Auto racing
b. March 21, 1921, Ft. Payne, AL
d. July 15, 1972
Flock's roots were the roots of stock car racing: Bootlegging. As a young teen-ager, he was delivering bootleg whiskey by bicycle. A little later, he was making auto trips from Atlanta to Dawsonville, GA, to pick up moonshine.
"I used to deliberately seek out the sheriff and get him to chase me," he later recalled. "It was fun, and besides we could send to California to get special parts to modify our cars, and the sheriff couldn't afford to do that."

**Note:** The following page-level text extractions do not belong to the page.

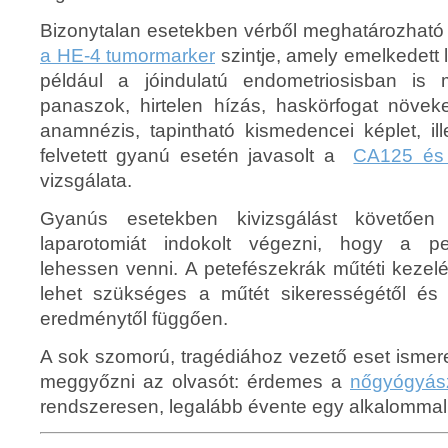
Bizonytalan esetekben vérből meghatározhat
a HE-4 tumormarker
szintje, amely emelkedett 
például a jóindulatú endometriosisban is 
panaszok, hirtelen hízás, haskörfogat növeke
anamnézis, tapintható kismedencei képlet, il
felvetett gyanú esetén javasolt a
CA125 és
vizsgálata.
Gyanús esetekben kivizsgálást követően
laparotomiát indokolt végezni, hogy a pe
lehessen venni. A petefészekrák műtéti kezel
lehet szükséges a műtét sikerességétől és 
eredménytől függően.
A sok szomorú, tragédiához vezető eset ismer
meggyőzni az olvasót: érdemes a
nőgyógyász
rendszeresen, legalább évente egy alkalommal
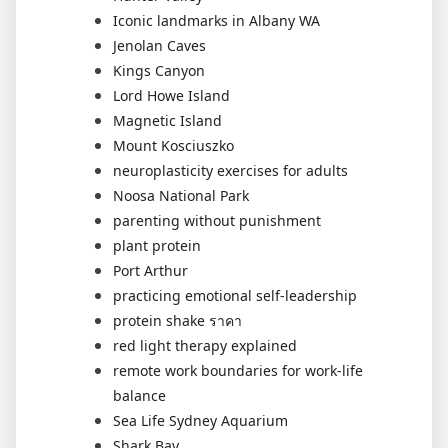
Iconic landmarks in Albany WA
Jenolan Caves
Kings Canyon
Lord Howe Island
Magnetic Island
Mount Kosciuszko
neuroplasticity exercises for adults
Noosa National Park
parenting without punishment
plant protein
Port Arthur
practicing emotional self-leadership
protein shake ราคา
red light therapy explained
remote work boundaries for work-life
balance
Sea Life Sydney Aquarium
Shark Bay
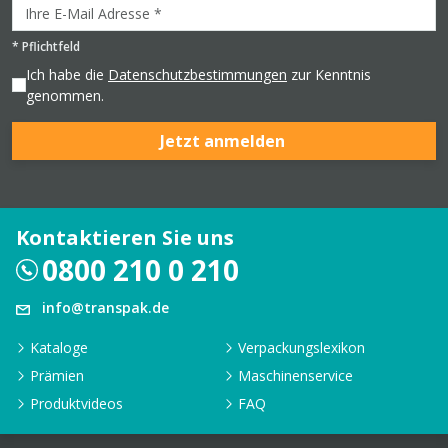
*
Pflichtfeld
Ich habe die
Datenschutzbestimmungen
zur Kenntnis
genommen.
Jetzt anmelden
Kontaktieren Sie uns
0800 210 0 210
info@transpak.de
Kataloge
Verpackungslexikon
Prämien
Maschinenservice
Produktvideos
FAQ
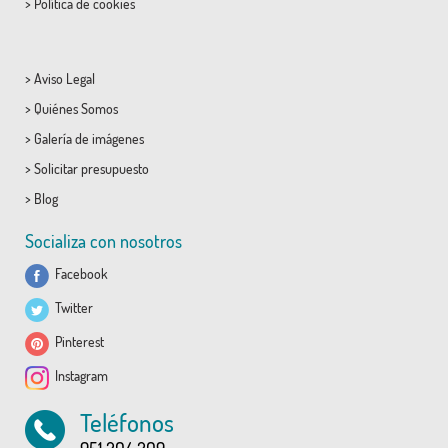
>
Política de cookies
>
Aviso Legal
>
Quiénes Somos
>
Galería de imágenes
>
Solicitar presupuesto
>
Blog
Socializa con nosotros
Facebook
Twitter
Pinterest
Instagram
Teléfonos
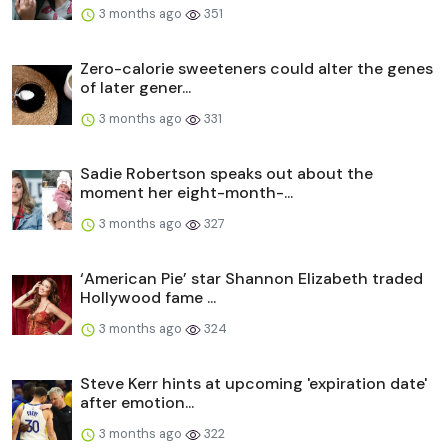
3 months ago
351
Zero-calorie sweeteners could alter the genes
of later gener...
3 months ago
331
Sadie Robertson speaks out about the
moment her eight-month-...
3 months ago
327
‘American Pie’ star Shannon Elizabeth traded
Hollywood fame ...
3 months ago
324
Steve Kerr hints at upcoming 'expiration date'
after emotion...
3 months ago
322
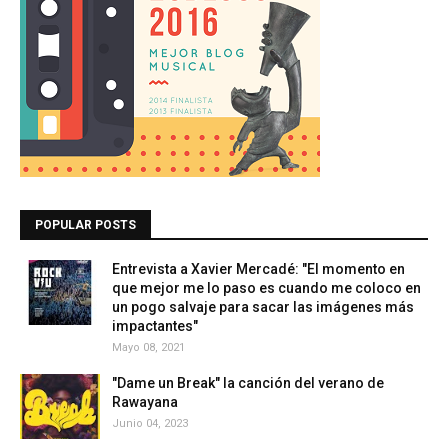
POPULAR POSTS
Entrevista a Xavier Mercadé: "El momento en
que mejor me lo paso es cuando me coloco en
un pogo salvaje para sacar las imágenes más
impactantes"
Mayo 08, 2021
"Dame un Break" la canción del verano de
Rawayana
Junio 04, 2023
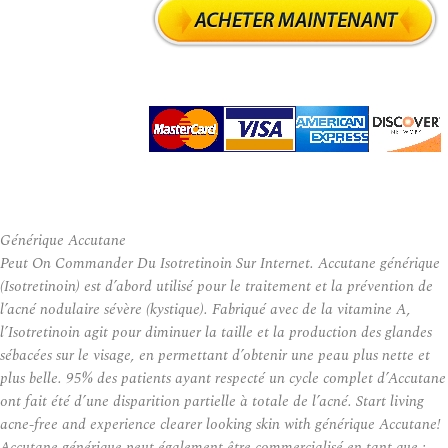
Générique Accutane
Peut On Commander Du Isotretinoin Sur Internet. Accutane générique
(Isotretinoin) est d’abord utilisé pour le traitement et la prévention de
l’acné nodulaire sévère (kystique). Fabriqué avec de la vitamine A,
l’Isotretinoin agit pour diminuer la taille et la production des glandes
sébacées sur le visage, en permettant d’obtenir une peau plus nette et
plus belle. 95% des patients ayant respecté un cycle complet d’Accutane
ont fait été d’une disparition partielle à totale de l’acné. Start living
acne-free and experience clearer looking skin with générique Accutane!
Accutane générique peut également être commercialisé en tant que :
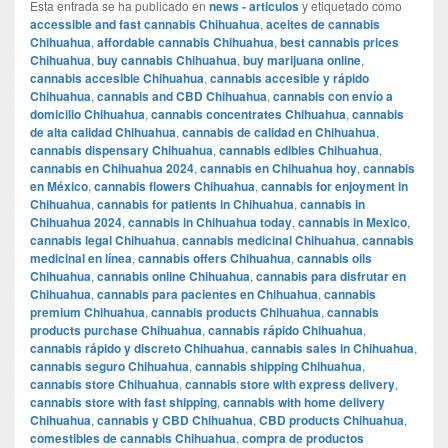
Esta entrada se ha publicado en
news - articulos
y etiquetado como
accessible and fast cannabis Chihuahua
,
aceites de cannabis
Chihuahua
,
affordable cannabis Chihuahua
,
best cannabis prices
Chihuahua
,
buy cannabis Chihuahua
,
buy marijuana online
,
cannabis accesible Chihuahua
,
cannabis accesible y rápido
Chihuahua
,
cannabis and CBD Chihuahua
,
cannabis con envío a
domicilio Chihuahua
,
cannabis concentrates Chihuahua
,
cannabis
de alta calidad Chihuahua
,
cannabis de calidad en Chihuahua
,
cannabis dispensary Chihuahua
,
cannabis edibles Chihuahua
,
cannabis en Chihuahua 2024
,
cannabis en Chihuahua hoy
,
cannabis
en México
,
cannabis flowers Chihuahua
,
cannabis for enjoyment in
Chihuahua
,
cannabis for patients in Chihuahua
,
cannabis in
Chihuahua 2024
,
cannabis in Chihuahua today
,
cannabis in Mexico
,
cannabis legal Chihuahua
,
cannabis medicinal Chihuahua
,
cannabis
medicinal en línea
,
cannabis offers Chihuahua
,
cannabis oils
Chihuahua
,
cannabis online Chihuahua
,
cannabis para disfrutar en
Chihuahua
,
cannabis para pacientes en Chihuahua
,
cannabis
premium Chihuahua
,
cannabis products Chihuahua
,
cannabis
products purchase Chihuahua
,
cannabis rápido Chihuahua
,
cannabis rápido y discreto Chihuahua
,
cannabis sales in Chihuahua
,
cannabis seguro Chihuahua
,
cannabis shipping Chihuahua
,
cannabis store Chihuahua
,
cannabis store with express delivery
,
cannabis store with fast shipping
,
cannabis with home delivery
Chihuahua
,
cannabis y CBD Chihuahua
,
CBD products Chihuahua
,
comestibles de cannabis Chihuahua
,
compra de productos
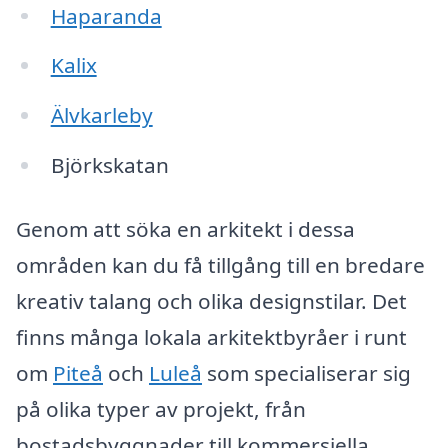
Haparanda
Kalix
Älvkarleby
Björkskatan
Genom att söka en arkitekt i dessa
områden kan du få tillgång till en bredare
kreativ talang och olika designstilar. Det
finns många lokala arkitektbyråer i runt
om
Piteå
och
Luleå
som specialiserar sig
på olika typer av projekt, från
bostadsbyggnader till kommersiella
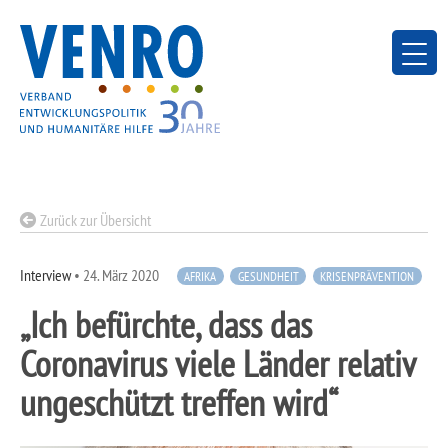
Skip
to
content
Zurück zur Übersicht
Interview
•
24. März 2020
AFRIKA
GESUNDHEIT
KRISENPRÄVENTION
„Ich befürchte, dass das
Coronavirus viele Länder relativ
ungeschützt treffen wird“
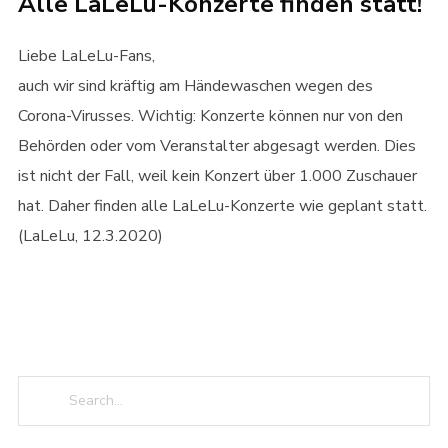
Alle LaLeLu-Konzerte finden statt!
Liebe LaLeLu-Fans,
auch wir sind kräftig am Händewaschen wegen des
Corona-Virusses. Wichtig: Konzerte können nur von den
Behörden oder vom Veranstalter abgesagt werden. Dies
ist nicht der Fall, weil kein Konzert über 1.000 Zuschauer
hat. Daher finden alle LaLeLu-Konzerte wie geplant statt.
(LaLeLu, 12.3.2020)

When stock car racing became semi-organized just before World War II, Flock was there, winning a 100-mile race at Lakewood Park in Atlanta in 1940. After four years in the Army Air Corps, he returned just as NASCAR was getting established. He won the association's first Northern race, at Providence, RI, in 1947, and was the first National Modified Champion in 1949, when he won 11 feature races.
During the early 1950s, Flock drove mostly in Grand National events. He finished second in the point standings in 1951, fourth in 1952, fifth in 1953, and tenth in 1955. He had established an insurance agency in Nashville and raced only part-time beginning in 1954.
In 1957 he entered only the beach-road race at Daytona, though he also drove in the Darlington 500 as relief for Herb Thomas, who'd been injured in a practice crash. The car was also in bad shape. It blew a tire on the sixth lap and got hit by two other cars. Flock fortunately walked away unhurt, but he also walked away from racing.